"Jim Dandy, sah," the boy answered.
"Whom do you live with?"
"I lives wid Aunty," the boy said, and his manner now showed that he was getting embarrassed, for he did not giggle, but smiled nervously.
"Where does Aunty live?" Mr. Prettyman inquired.
I suspect that this question made Jim Dandy fear that Mr. Prettyman did not have as much sense as a gentleman living in a fine house in town ought to have. He hesitated a moment, and then, moving his head sideways, said, "Aunty, she live over yonder."
This was most indefinite, but it was evidently the best that Jim Dandy could do for the moment, so Mr. Prettyman took him round to the kitchen at the back of the house and put him in charge of the cook, who was also the old housekeeper. And so Jim Dandy was engaged. In the course of an hour he was trying to learn his way about the house and feel comfortable in a suit of blue clothes with many brass buttons. But there was another ordeal for Jim Dandy. When Mrs. Prettyman reached home later in the day she decided that the new "buttons" must be called James. And so he was called on formal occasions, but with the children at least Jim Dandy stuck.
In a few days the new boy began to feel at home, and then set about justifying his worthiness of the distinguished name he had assumed. The first time he was sent down-town he came back in such a hurry that it seemed incredible that he could have done his errand. The next time he staid longer, and the third time—that was after he had been in service a week—he staid half a day. To one of the children he confessed that he had spent all his time in looking in the shop-windows. Hearing this, I felt a sympathy for Jim Dandy, for I waste much of my own time in that same occupation. But the shop-windows of this little Southern city seemed shabby and sorry to me after New York and Paris, and I felt sorry for Jim Dandy that such cheap splendors should make him forget his duty.

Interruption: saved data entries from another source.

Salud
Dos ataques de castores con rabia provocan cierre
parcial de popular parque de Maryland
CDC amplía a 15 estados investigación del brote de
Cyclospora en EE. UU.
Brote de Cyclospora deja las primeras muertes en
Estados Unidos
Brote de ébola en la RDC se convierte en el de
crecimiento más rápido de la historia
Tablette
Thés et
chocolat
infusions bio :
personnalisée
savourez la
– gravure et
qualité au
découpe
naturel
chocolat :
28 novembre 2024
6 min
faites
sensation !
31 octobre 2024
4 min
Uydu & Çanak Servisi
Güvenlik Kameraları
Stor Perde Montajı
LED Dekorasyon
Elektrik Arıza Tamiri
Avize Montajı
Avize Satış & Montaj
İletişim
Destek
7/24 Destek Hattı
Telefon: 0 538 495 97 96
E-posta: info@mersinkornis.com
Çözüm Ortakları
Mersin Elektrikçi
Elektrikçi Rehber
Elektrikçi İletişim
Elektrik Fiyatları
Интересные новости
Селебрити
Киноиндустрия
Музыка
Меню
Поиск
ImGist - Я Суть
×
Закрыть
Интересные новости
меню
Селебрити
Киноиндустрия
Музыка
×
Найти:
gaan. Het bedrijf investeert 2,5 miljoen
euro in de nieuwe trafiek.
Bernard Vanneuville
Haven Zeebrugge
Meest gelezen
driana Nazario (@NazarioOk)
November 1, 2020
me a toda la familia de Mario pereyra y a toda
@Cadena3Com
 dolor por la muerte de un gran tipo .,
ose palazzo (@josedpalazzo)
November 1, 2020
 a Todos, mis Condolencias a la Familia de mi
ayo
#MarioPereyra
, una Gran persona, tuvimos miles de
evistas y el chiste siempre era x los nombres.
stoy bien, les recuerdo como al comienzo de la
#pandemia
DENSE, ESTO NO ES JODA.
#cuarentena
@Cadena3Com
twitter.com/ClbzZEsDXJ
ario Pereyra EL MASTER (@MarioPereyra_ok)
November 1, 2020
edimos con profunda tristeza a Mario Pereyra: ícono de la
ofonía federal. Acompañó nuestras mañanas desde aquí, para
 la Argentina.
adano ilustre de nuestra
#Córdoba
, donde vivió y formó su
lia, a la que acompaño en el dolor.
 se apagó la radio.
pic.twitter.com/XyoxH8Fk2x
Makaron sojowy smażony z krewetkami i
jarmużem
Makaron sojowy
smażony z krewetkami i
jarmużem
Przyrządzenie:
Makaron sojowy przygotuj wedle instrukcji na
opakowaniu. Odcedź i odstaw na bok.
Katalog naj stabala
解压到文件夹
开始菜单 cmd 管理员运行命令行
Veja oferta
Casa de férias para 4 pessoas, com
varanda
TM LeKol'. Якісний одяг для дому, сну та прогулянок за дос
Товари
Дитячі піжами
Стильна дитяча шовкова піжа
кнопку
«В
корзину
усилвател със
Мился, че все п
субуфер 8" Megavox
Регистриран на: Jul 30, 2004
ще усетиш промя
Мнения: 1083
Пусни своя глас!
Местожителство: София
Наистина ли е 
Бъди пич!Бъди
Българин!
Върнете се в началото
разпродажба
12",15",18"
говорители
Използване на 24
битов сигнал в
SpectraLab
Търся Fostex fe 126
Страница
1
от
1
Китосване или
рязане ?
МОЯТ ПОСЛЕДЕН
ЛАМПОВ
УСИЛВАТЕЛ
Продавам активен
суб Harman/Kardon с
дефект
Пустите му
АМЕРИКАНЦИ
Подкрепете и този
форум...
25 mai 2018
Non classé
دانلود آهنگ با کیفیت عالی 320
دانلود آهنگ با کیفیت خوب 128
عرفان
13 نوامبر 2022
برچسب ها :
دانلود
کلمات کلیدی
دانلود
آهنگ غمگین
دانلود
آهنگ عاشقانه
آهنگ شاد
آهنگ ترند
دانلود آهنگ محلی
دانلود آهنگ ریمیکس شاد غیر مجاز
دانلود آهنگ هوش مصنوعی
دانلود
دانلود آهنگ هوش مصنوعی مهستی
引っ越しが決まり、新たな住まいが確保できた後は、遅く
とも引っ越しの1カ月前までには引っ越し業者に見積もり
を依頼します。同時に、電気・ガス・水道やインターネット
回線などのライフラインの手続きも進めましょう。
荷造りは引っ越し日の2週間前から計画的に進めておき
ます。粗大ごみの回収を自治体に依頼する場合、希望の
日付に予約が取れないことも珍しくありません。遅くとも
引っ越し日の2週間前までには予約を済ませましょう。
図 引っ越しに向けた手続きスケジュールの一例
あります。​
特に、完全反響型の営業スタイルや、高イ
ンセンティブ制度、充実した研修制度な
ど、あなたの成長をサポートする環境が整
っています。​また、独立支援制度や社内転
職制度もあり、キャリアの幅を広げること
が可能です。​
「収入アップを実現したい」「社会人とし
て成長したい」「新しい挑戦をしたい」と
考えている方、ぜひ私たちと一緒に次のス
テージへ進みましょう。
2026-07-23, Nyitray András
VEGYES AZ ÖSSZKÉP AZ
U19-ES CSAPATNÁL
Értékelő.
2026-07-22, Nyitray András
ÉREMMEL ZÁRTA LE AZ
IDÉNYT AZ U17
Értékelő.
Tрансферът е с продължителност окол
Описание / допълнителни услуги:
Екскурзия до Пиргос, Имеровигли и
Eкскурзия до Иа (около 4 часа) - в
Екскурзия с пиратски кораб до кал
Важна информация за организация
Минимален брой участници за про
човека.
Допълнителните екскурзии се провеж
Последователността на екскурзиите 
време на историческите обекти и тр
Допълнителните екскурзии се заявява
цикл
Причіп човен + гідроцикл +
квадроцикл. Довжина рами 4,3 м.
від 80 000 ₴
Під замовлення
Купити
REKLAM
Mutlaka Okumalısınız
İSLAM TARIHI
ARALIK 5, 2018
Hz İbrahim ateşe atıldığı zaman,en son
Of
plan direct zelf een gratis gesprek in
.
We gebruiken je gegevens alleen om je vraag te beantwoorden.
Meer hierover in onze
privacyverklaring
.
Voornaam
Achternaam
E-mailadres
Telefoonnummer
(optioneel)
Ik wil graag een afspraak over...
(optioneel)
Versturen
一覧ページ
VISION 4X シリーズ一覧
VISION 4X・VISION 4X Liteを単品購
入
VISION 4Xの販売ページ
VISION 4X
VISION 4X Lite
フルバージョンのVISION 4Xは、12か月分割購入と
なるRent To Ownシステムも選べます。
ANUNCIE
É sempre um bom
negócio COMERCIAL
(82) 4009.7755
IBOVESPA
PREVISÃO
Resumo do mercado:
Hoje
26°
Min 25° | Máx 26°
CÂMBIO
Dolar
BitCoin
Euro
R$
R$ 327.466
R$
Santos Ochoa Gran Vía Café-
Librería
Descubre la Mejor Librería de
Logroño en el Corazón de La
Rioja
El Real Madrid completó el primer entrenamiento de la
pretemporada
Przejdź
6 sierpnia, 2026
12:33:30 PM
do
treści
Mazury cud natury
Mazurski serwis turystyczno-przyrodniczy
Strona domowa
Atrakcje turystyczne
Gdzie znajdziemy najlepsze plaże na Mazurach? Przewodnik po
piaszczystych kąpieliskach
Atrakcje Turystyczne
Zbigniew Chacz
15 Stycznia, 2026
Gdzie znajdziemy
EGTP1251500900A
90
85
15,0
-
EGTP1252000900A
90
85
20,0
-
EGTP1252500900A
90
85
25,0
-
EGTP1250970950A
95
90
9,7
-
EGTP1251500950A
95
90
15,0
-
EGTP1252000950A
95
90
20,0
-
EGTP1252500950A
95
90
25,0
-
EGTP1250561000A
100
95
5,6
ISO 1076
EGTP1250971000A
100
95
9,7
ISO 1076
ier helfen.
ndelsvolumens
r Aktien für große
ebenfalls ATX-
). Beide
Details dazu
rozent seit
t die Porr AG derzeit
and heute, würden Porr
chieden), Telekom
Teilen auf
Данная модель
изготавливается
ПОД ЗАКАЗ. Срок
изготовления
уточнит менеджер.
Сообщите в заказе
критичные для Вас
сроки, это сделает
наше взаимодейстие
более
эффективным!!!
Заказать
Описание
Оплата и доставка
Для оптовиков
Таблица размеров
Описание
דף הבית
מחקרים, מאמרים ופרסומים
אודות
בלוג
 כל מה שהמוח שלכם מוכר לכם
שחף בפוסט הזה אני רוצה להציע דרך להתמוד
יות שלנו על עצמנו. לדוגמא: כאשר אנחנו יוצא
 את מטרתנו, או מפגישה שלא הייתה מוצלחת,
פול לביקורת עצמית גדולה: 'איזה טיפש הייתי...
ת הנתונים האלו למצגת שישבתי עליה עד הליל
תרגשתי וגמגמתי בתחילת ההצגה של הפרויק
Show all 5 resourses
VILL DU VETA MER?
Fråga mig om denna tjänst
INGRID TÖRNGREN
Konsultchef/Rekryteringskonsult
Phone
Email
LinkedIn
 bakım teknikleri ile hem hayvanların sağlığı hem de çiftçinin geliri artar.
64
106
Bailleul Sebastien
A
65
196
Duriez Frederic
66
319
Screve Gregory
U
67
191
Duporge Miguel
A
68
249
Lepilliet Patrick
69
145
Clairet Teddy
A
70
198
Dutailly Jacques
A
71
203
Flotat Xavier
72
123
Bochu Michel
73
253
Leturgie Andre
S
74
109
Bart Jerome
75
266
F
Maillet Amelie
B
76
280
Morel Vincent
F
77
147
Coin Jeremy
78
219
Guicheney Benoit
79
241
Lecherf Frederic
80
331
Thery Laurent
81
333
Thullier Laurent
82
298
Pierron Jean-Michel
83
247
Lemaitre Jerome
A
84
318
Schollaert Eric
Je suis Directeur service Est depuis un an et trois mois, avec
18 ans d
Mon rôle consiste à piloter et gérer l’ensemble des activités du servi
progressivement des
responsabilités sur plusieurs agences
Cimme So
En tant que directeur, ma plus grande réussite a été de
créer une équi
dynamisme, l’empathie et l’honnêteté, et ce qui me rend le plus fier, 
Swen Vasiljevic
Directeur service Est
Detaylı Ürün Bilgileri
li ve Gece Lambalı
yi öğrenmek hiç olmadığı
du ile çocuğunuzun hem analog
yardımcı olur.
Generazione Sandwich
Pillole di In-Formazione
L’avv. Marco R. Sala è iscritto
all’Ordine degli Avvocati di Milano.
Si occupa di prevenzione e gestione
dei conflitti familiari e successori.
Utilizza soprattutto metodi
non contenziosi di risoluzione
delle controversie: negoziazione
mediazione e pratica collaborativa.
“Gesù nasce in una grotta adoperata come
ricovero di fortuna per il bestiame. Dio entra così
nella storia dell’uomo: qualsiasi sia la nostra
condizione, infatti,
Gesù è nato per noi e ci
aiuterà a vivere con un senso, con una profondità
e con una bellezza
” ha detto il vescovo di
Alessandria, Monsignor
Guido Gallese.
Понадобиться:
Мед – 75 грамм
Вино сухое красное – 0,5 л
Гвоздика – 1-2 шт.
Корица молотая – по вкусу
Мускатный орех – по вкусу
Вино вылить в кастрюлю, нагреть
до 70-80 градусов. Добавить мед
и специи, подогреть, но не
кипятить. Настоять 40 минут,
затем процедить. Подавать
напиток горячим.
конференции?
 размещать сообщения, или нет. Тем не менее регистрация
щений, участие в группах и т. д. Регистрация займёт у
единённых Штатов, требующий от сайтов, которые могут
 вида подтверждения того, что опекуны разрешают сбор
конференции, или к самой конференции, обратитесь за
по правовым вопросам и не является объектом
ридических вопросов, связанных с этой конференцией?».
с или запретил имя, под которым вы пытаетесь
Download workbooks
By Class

The fourth time Jim Dandy was sent into town he was told that he must not loiter on the way, but be back in a hurry. And, sure enough, he did not stay long. In less than an hour he was back. But he was not the smart-looking "buttons" who had started out shortly before. His clothes were muddy, his coat was slit in the back, his cap was gone, and there was blood on one of his cheeks. In appearance he looked sheepish and crestfallen. "Jim Dandy has had a licking," I said to myself, for I felt sure that some of the negro lads in town, envious of his whole clothes, had given the country boy a beating for revenge and for the fun of the thing. To inquiries Jim Dandy could make no intelligible reply. He went to the back of the house and sat on the kitchen steps. Tears rolled down his cheeks, and his great eyes were filled with trouble. Aunt Mandy, the cook, evidently diagnosed Jim Dandy's trouble as I had done, and she was voluble in her abuse of him for not "'tending to his own bizness."
It had not been long, however, before there was an explanation of Jim Dandy's adventure. The Mayor of the town called at Mr. Prettyman's to ask for the boy. As the Mayor was also a magistrate, we were afraid Jim Dandy must have done something very dreadful. This is what the Mayor said Jim had done:
A pony phaeton with four children in it was driving through Main Street. A trolley-car was approaching, and the pony took fright and became unmanageable, backing the phaeton on to the track. Jim was passing on his errand. Seeing the danger, he got behind the phaeton, and pushed it and the pony from the track. He was not so fortunate, for the fender of the car caught him and rolled him over and over in the mud until the car was stopped. This was how Jim Dandy's first suit of livery came to be spoiled. We were proud of Jim, and spoke to him as kindly as possible; but he was rather a sulky youth till his new suit of clothes arrived—a suit paid for, by-the-way, by the Mayor himself, for it was his children that Jim had saved from the trolley-car.